Rewrite the records below, replacing every "Find out" with "Learn" and leaving everything else unchanged.
---------------
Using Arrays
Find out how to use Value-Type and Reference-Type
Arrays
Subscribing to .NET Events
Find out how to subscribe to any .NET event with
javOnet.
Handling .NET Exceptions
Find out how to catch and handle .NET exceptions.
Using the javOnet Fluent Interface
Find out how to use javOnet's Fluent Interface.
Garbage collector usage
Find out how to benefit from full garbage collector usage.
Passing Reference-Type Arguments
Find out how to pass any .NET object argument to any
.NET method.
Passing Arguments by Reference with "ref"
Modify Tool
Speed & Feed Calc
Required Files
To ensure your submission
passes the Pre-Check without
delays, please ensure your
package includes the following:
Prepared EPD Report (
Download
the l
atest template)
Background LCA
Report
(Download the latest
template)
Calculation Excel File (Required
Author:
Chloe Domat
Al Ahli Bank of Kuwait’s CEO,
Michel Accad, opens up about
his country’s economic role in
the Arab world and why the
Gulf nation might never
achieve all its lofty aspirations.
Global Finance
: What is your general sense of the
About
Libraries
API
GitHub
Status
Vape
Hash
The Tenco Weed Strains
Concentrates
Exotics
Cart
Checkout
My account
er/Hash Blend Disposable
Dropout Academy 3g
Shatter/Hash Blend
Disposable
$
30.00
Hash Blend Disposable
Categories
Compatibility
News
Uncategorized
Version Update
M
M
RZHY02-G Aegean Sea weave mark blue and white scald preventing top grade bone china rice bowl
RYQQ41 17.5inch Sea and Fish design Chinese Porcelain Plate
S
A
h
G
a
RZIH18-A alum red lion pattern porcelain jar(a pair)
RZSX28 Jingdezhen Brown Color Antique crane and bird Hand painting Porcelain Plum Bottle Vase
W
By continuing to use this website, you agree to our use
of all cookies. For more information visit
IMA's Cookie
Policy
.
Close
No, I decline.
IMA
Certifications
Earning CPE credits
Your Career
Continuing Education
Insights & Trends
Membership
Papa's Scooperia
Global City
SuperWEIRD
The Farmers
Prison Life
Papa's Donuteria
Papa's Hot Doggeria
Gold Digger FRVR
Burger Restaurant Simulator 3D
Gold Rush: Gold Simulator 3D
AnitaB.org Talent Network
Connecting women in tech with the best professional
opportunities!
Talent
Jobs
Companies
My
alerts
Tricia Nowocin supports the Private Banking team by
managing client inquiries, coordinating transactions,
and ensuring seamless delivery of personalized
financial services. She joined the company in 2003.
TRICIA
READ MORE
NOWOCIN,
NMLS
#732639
---------------
WRITTEN ANSWER:
Using Arrays
Learn how to use Value-Type and Reference-Type
Arrays
Subscribing to .NET Events
Learn how to subscribe to any .NET event with
javOnet.
Handling .NET Exceptions
Learn how to catch and handle .NET exceptions.
Using the javOnet Fluent Interface
Learn how to use javOnet's Fluent Interface.
Garbage collector usage
Learn how to benefit from full garbage collector usage.
Passing Reference-Type Arguments
Learn how to pass any .NET object argument to any
.NET method.
Passing Arguments by Reference with "ref"
Modify Tool
Speed & Feed Calc
Required Files
To ensure your submission
passes the Pre-Check without
delays, please ensure your
package includes the following:
Prepared EPD Report (
Download
the l
atest template)
Background LCA
Report
(Download the latest
template)
Calculation Excel File (Required
Author:
Chloe Domat
Al Ahli Bank of Kuwait’s CEO,
Michel Accad, opens up about
his country’s economic role in
the Arab world and why the
Gulf nation might never
achieve all its lofty aspirations.
Global Finance
: What is your general sense of the
About
Libraries
API
GitHub
Status
Vape
Hash
The Tenco Weed Strains
Concentrates
Exotics
Cart
Checkout
My account
er/Hash Blend Disposable
Dropout Academy 3g
Shatter/Hash Blend
Disposable
$
30.00
Hash Blend Disposable
Categories
Compatibility
News
Uncategorized
Version Update
M
M
RZHY02-G Aegean Sea weave mark blue and white scald preventing top grade bone china rice bowl
RYQQ41 17.5inch Sea and Fish design Chinese Porcelain Plate
S
A
h
G
a
RZIH18-A alum red lion pattern porcelain jar(a pair)
RZSX28 Jingdezhen Brown Color Antique crane and bird Hand painting Porcelain Plum Bottle Vase
W
By continuing to use this website, you agree to our use
of all cookies. For more information visit
IMA's Cookie
Policy
.
Close
No, I decline.
IMA
Certifications
Earning CPE credits
Your Career
Continuing Education
Insights & Trends
Membership
Papa's Scooperia
Global City
SuperWEIRD
The Farmers
Prison Life
Papa's Donuteria
Papa's Hot Doggeria
Gold Digger FRVR
Burger Restaurant Simulator 3D
Gold Rush: Gold Simulator 3D
AnitaB.org Talent Network
Connecting women in tech with the best professional
opportunities!
Talent
Jobs
Companies
My
alerts
Tricia Nowocin supports the Private Banking team by
managing client inquiries, coordinating transactions,
and ensuring seamless delivery of personalized
financial services. She joined the company in 2003.
TRICIA
READ MORE
NOWOCIN,
NMLS
#732639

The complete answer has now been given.